About this exercise:
Only the lines from the one containing "left eye: (459, 582)" through the end of the entries are wanted, retyped exactly and without pictures.

Data items:
====================

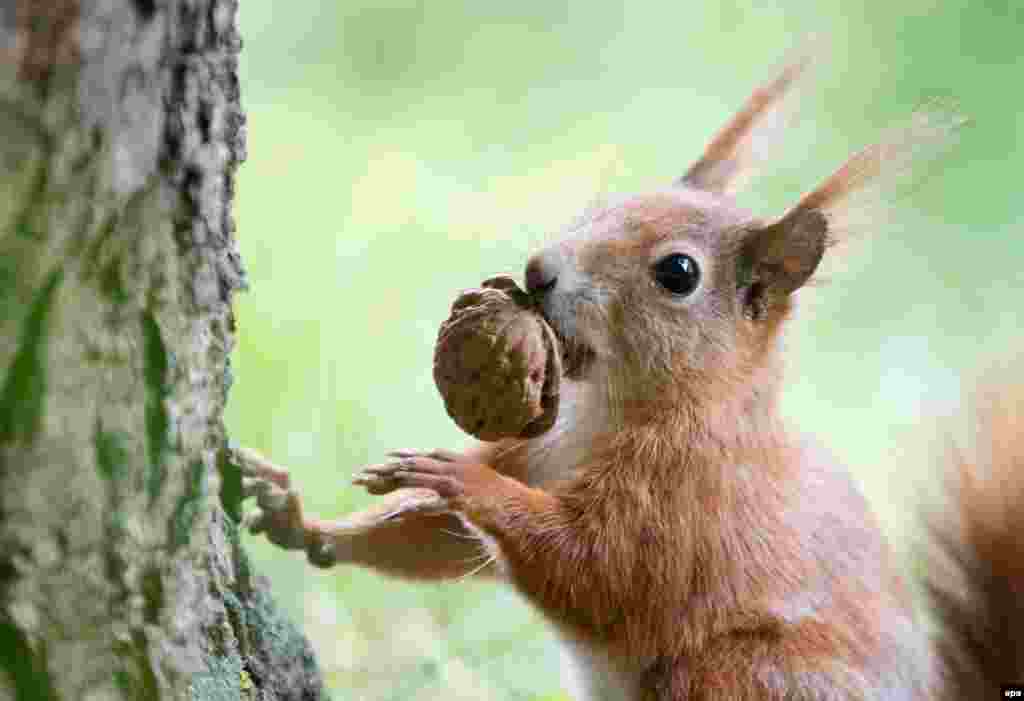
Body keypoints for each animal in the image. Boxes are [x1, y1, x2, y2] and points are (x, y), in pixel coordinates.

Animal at [239, 56, 1024, 699]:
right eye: (604, 206)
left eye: (677, 273)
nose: (538, 270)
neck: (605, 409)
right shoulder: (538, 446)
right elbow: (437, 541)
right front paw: (302, 520)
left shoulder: (680, 499)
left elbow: (592, 568)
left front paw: (460, 477)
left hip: (741, 673)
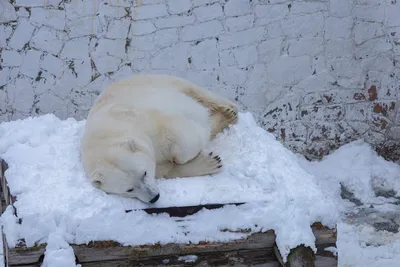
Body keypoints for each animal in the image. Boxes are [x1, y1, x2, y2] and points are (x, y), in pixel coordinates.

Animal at [81, 74, 238, 204]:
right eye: (129, 189)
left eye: (144, 173)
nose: (154, 197)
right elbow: (168, 170)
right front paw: (210, 161)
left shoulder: (149, 121)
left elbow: (181, 140)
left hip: (163, 83)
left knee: (198, 93)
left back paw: (228, 113)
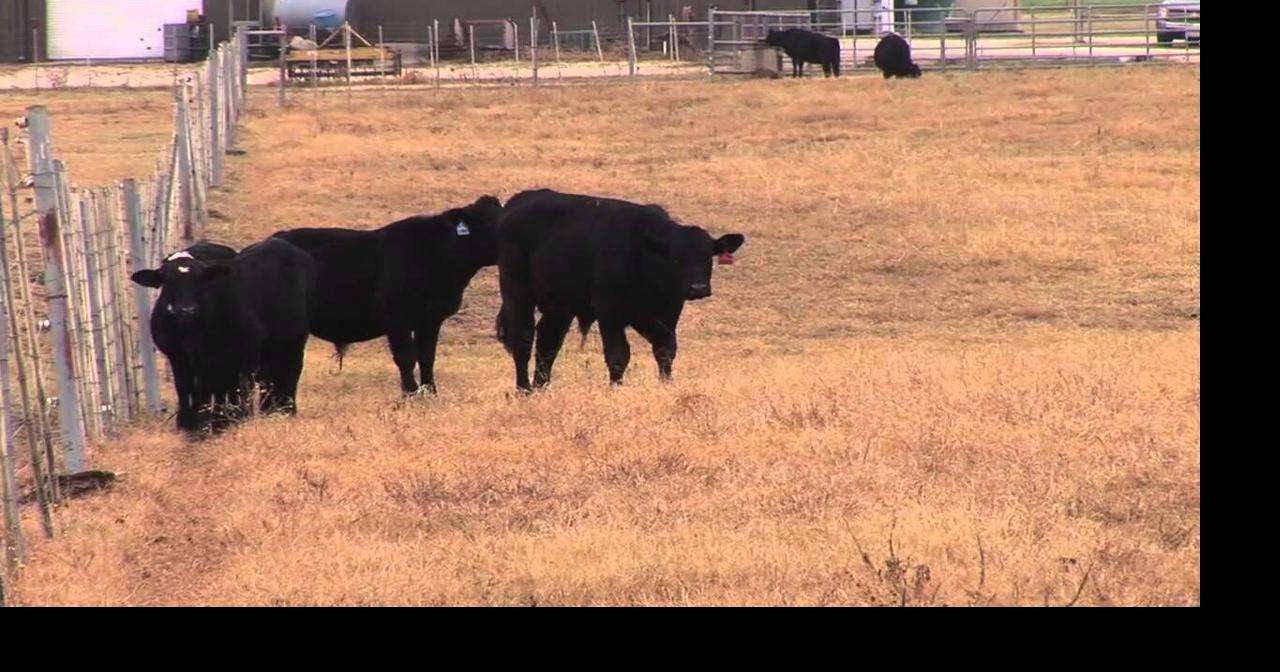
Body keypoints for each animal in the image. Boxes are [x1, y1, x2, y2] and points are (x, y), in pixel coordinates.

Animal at [131, 238, 316, 434]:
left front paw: (236, 419)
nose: (185, 310)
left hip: (293, 343)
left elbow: (241, 387)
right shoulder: (179, 357)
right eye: (167, 281)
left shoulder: (247, 347)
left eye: (199, 280)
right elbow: (185, 388)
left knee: (288, 375)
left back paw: (285, 411)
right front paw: (190, 425)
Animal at [271, 195, 503, 395]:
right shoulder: (396, 320)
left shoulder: (430, 320)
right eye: (488, 222)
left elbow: (427, 357)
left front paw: (431, 393)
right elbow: (406, 358)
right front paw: (410, 394)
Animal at [495, 188, 745, 392]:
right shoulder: (610, 312)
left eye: (707, 257)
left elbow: (665, 349)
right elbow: (618, 354)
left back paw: (542, 386)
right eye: (675, 259)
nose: (698, 288)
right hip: (517, 292)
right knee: (523, 340)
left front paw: (666, 384)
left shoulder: (664, 314)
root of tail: (518, 201)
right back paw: (524, 389)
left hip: (560, 306)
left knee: (548, 341)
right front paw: (616, 389)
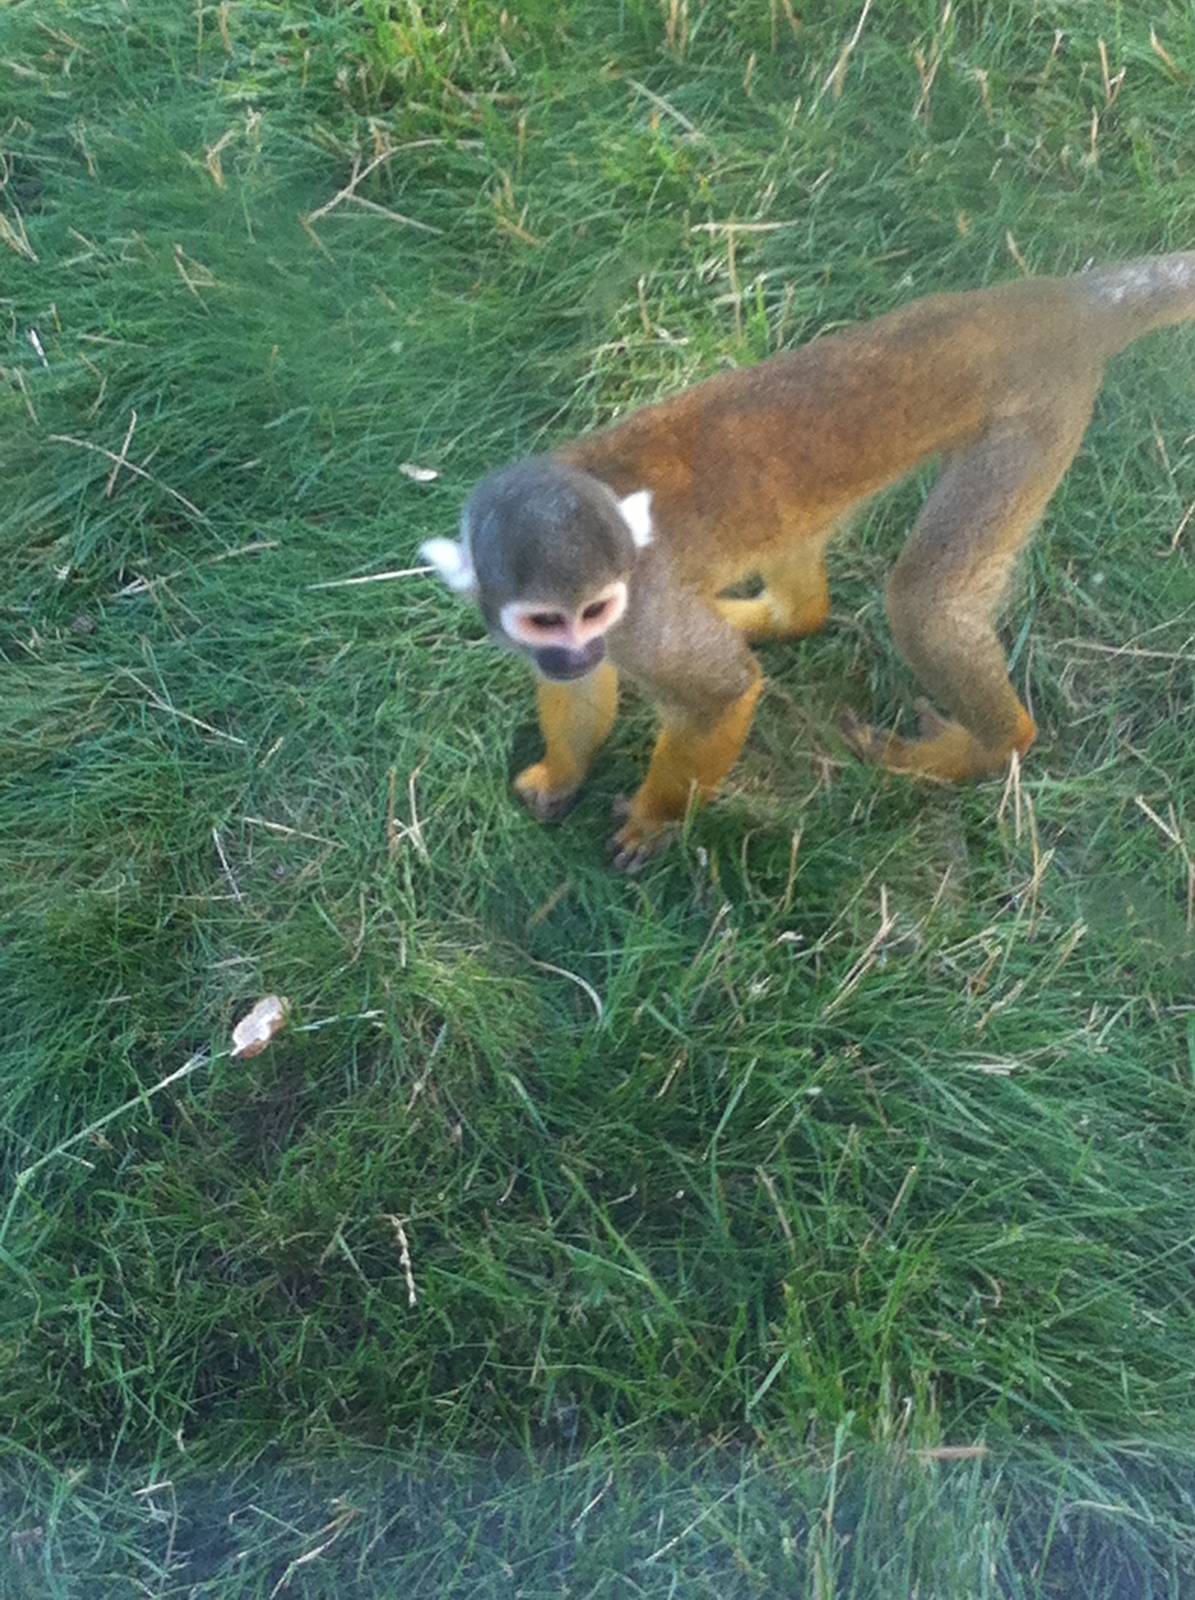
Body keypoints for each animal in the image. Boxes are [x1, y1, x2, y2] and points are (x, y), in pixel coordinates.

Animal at [422, 253, 1195, 871]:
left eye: (595, 610)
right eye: (546, 623)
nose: (575, 650)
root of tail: (1051, 301)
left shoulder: (641, 618)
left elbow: (724, 692)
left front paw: (655, 818)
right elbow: (585, 693)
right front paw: (562, 772)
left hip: (1028, 433)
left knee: (923, 599)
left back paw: (991, 744)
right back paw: (790, 617)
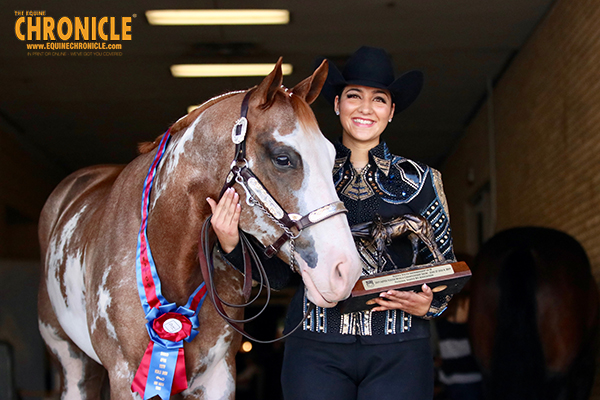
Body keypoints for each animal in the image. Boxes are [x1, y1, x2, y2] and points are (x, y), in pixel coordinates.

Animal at [39, 59, 364, 400]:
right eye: (283, 158)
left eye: (332, 157)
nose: (344, 269)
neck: (168, 256)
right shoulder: (125, 376)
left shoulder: (218, 377)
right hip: (72, 363)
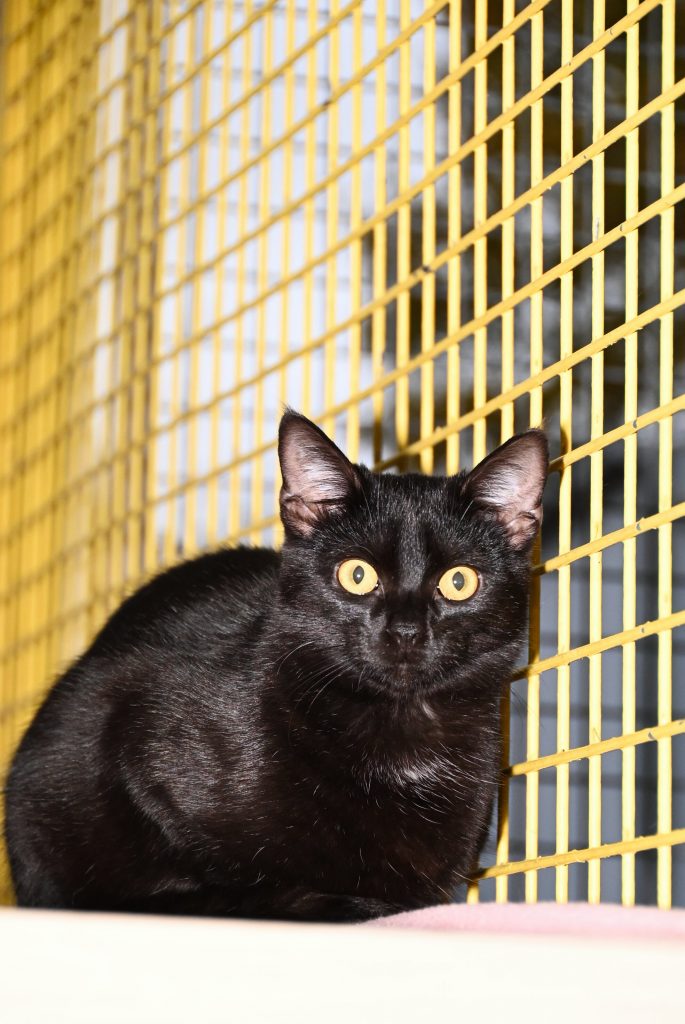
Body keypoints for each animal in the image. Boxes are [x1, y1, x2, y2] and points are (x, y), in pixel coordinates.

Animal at [5, 410, 548, 922]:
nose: (406, 631)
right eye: (356, 575)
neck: (402, 729)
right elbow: (233, 878)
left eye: (459, 582)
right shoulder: (134, 733)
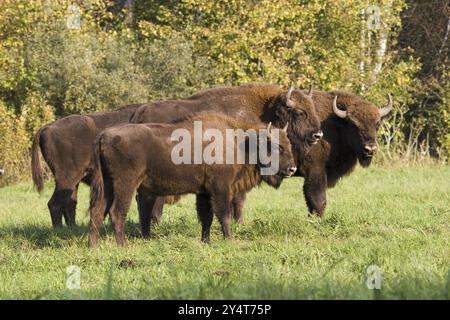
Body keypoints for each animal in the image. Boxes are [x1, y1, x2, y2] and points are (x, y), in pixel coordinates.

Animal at [89, 113, 298, 248]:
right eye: (277, 146)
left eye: (289, 144)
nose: (292, 169)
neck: (239, 142)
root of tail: (103, 136)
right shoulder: (220, 188)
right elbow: (224, 214)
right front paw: (229, 240)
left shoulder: (204, 192)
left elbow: (207, 217)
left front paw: (206, 241)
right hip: (126, 184)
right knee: (117, 212)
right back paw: (123, 245)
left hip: (107, 185)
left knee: (97, 211)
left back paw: (94, 246)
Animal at [128, 83, 322, 238]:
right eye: (299, 112)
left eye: (313, 108)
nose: (317, 135)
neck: (264, 111)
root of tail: (138, 114)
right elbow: (237, 201)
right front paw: (239, 224)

====================

Solution to this problem:
left eye: (459, 582)
right shoulder: (134, 733)
Body keypoints for each animal in the image. Boxes are [x1, y1, x2, y2] and points are (x, y), in pixel coordinates.

Animal at [89, 113, 298, 248]:
right eye: (277, 146)
left eye: (289, 144)
nose: (292, 169)
neck: (239, 142)
root of tail: (103, 136)
right shoulder: (220, 188)
right elbow: (224, 214)
right front paw: (229, 240)
left shoulder: (204, 192)
left elbow: (207, 217)
left front paw: (206, 241)
right hip: (126, 184)
right knee: (117, 212)
right back paw: (123, 245)
left hip: (107, 185)
left knee: (97, 211)
left back paw: (94, 246)
Animal at [128, 83, 322, 238]:
right eye: (299, 112)
left eye: (313, 108)
nose: (317, 135)
neck: (264, 111)
root of tail: (138, 114)
right elbow: (237, 201)
right front paw: (239, 224)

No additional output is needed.